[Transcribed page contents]
+++

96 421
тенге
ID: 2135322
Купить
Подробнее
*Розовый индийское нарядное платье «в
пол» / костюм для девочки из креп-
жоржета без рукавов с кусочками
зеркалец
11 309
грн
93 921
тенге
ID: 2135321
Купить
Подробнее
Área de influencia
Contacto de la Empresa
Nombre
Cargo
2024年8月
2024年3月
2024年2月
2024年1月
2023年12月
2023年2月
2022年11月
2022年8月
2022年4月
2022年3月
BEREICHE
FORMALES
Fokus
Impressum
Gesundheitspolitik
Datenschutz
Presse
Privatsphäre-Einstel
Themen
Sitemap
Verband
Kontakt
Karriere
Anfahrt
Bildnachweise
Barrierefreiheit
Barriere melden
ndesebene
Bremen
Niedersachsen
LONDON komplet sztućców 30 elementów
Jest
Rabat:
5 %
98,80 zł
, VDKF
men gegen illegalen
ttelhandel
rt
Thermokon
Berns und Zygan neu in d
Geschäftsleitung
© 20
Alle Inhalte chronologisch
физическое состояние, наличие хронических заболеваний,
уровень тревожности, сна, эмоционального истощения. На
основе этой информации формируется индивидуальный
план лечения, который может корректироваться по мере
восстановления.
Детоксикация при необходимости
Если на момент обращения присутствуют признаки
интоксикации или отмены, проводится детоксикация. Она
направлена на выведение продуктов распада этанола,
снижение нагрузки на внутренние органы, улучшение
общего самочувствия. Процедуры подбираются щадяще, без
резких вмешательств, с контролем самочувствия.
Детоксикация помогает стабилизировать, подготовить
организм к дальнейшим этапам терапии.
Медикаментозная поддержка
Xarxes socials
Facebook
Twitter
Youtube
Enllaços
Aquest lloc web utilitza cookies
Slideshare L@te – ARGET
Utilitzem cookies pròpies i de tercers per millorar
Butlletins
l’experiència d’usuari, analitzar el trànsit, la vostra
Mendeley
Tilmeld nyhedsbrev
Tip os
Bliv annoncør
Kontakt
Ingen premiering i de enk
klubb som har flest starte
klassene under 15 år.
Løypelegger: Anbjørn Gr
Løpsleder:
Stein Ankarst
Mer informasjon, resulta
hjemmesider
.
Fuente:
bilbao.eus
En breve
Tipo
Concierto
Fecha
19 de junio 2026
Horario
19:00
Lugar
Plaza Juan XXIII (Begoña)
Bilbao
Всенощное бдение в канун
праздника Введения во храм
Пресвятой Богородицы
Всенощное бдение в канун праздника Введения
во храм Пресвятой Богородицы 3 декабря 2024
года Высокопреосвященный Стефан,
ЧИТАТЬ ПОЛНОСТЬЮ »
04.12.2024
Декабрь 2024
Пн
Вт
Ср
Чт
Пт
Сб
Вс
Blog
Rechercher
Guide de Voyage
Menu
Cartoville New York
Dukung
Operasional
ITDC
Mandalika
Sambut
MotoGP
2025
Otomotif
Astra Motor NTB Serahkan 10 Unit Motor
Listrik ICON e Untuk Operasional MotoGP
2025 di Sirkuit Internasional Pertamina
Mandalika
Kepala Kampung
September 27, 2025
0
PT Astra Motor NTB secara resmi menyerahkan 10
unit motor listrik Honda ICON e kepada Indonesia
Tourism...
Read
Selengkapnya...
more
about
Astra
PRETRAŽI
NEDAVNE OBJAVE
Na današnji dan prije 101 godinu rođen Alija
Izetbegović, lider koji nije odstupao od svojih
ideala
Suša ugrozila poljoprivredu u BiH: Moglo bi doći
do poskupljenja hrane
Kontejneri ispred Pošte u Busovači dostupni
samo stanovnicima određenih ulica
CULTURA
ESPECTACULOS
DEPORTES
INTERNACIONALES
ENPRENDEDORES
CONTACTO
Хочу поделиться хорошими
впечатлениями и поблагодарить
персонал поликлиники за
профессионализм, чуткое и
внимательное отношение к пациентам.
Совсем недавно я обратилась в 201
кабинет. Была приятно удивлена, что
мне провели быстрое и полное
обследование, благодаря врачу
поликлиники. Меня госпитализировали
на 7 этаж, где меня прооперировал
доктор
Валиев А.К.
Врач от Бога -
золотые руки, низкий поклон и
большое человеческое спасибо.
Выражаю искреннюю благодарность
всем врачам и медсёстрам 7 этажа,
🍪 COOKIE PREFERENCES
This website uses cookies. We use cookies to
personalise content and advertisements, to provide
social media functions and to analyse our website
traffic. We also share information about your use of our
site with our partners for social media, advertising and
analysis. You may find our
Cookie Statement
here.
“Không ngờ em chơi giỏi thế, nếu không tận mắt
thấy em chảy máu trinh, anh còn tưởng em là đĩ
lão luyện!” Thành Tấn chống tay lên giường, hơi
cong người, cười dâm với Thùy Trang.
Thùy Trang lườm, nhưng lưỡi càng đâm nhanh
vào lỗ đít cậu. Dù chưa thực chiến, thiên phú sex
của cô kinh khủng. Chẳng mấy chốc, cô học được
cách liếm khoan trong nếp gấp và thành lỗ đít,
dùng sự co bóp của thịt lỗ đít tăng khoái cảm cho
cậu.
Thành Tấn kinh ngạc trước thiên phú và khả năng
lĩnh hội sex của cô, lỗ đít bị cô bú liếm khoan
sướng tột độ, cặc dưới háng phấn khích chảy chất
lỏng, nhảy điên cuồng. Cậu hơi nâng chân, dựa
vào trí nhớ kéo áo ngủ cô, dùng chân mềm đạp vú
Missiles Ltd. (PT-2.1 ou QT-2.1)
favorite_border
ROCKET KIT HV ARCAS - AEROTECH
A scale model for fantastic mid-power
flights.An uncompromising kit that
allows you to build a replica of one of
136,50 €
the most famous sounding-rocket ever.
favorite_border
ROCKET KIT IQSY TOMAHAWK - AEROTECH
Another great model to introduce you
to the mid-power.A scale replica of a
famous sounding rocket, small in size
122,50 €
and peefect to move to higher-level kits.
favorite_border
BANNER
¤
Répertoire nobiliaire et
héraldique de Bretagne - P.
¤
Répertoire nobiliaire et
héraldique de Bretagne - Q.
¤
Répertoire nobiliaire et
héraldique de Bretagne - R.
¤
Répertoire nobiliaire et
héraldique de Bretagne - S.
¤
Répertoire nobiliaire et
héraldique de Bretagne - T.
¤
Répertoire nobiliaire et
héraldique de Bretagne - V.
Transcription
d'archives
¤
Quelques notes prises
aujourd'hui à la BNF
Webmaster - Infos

+++

Work to be completed: Look through the entries above. Copy each line in which the string "famous" occurs.

Task answer:
the most famous sounding-rocket ever.
famous sounding rocket, small in size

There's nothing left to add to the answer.